Geschichten wie diese erschüttern unter dem Hashtag #MeTooInceste ganz Frankreich: «Ich war 9 Jahre alt. Ich werde dieses Gefühl von Scham, Schuld und Verletzlichkeit nie vergessen. Er war mein Onkel, er hat mich vergewaltigt.»
Tausende teilen seit Anfang Januar ihre Erfahrungen auf Twitter und Instagram – ermutigt durch das Buch der französischen Anwältin Camille Kouchner. In «La familia grande» schildert sie den sexuellen Missbrauch in ihrer Pariser Intellektuellenfamilie.
Duhamel verging sich zwei Jahre lang an Bub
Ihr Vater ist Bernard Kouchner, Gründer von Médecins Sans Frontières, früher war er der Aussenminister des Landes. Camilles Mutter Évelyne Pisier ist Politikprofessorin. Und deren zweiter Mann, der Stiefvater der Autorin, heisst Olivier Duhamel. Er ist Verfassungsexperte und war bis vor kurzem Vorsitzender von «Le Siècle», einem hochexklusiven Networking-Klub, Präsident der Eliteuniversitäts-Stiftung Sciences Po und Dauergast in den TV-Studios.
Ende der Achtzigerjahre: In der Ferienvilla im südfranzösischen Sanary-sur-Mer empfängt die Familie Professoren, Politiker und Künstler. Es herrschen die Ideen der 68er, das «Verbot zu verbieten». Kinder und Erwachsene liegen nackt um den Pool, küssen einander auf den Mund. In diesem Ambiente vergeht sich Olivier Duhamel zwei Jahre lang an ihrem Zwillingsbruder, schreibt Camille Kouchner. Er war zwölf Jahre alt, als alles begann. Kouchner wirft den Freunden Duhamels vor, davon gewusst zu haben.
Opfer hat nun Strafanzeige erstattet
Das Opfer selbst will nicht öffentlich über den Missbrauch sprechen. Doch letzten Dienstag hat er Anzeige gegen seinen Stiefvater erstattet. Dies nachdem die Staatsanwaltschaft eine Untersuchung eingeleitet hatte, um «zu prüfen, ob die Vorwürfe tatsächlich verjährt sind, Licht in die Affäre zu bringen und mögliche weitere Opfer zu identifizieren».
Gleichzeitig wurden diese Woche weitere Inzestfälle publik, in die französische Persönlichkeiten verwickelt sind. Die Vorwürfe richten sich unter anderem gegen den TV-Produzenten Gérard Louvin sowie seinen Ehemann Daniel Moyne, aber auch gegen den Regionalpolitiker des rechtsradikalen Rassemblement National, Robert Retout.

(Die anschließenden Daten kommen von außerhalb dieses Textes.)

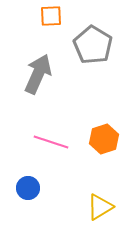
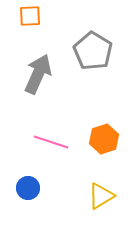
orange square: moved 21 px left
gray pentagon: moved 6 px down
yellow triangle: moved 1 px right, 11 px up
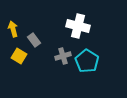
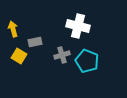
gray rectangle: moved 1 px right, 2 px down; rotated 64 degrees counterclockwise
gray cross: moved 1 px left, 1 px up
cyan pentagon: rotated 10 degrees counterclockwise
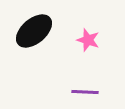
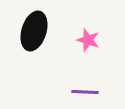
black ellipse: rotated 33 degrees counterclockwise
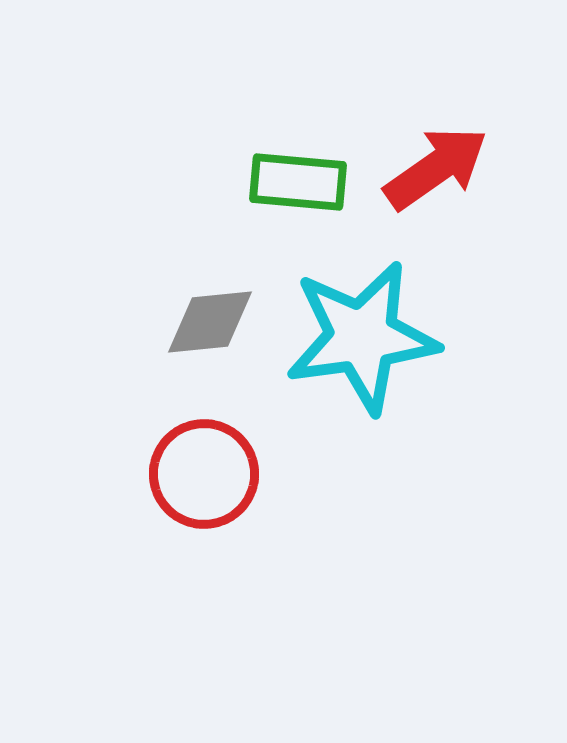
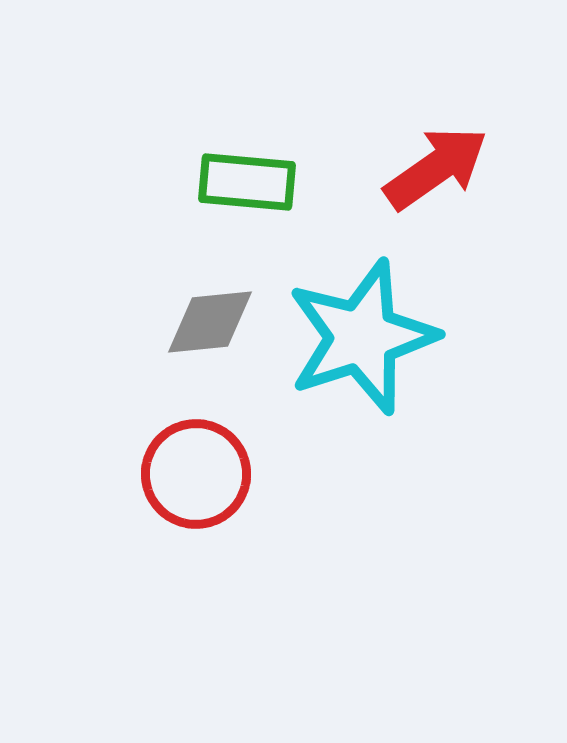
green rectangle: moved 51 px left
cyan star: rotated 10 degrees counterclockwise
red circle: moved 8 px left
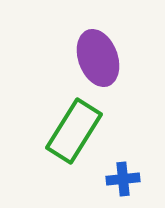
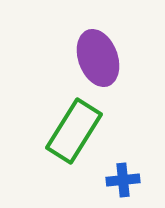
blue cross: moved 1 px down
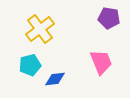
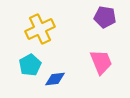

Einer von zehn Franzosen wurde missbraucht
Der Fall Duhamel löste in Frankreich eine Schockwelle aus. Selbst Präsident Emmanuel Macron ergriff das Wort und versprach nun, verschärfte Massnahmen zur Bekämpfung sexueller Gewalt in der Familie zu ergreifen. Denn die Zahlen sind erschreckend: Einer von zehn Franzosen gibt an, in seiner Kindheit von einem Verwandten sexuell missbraucht worden zu sein.
In der Schweiz gibt es zu diesem Thema keine aktuelle Studie, das Westschweizer Fernsehen nannte kürzlich die Zahl von 350 Kindern, die jedes Jahr Opfer von Inzest werden. Doch Experten sind überzeugt: Das ist nur die Spitze des Eisbergs.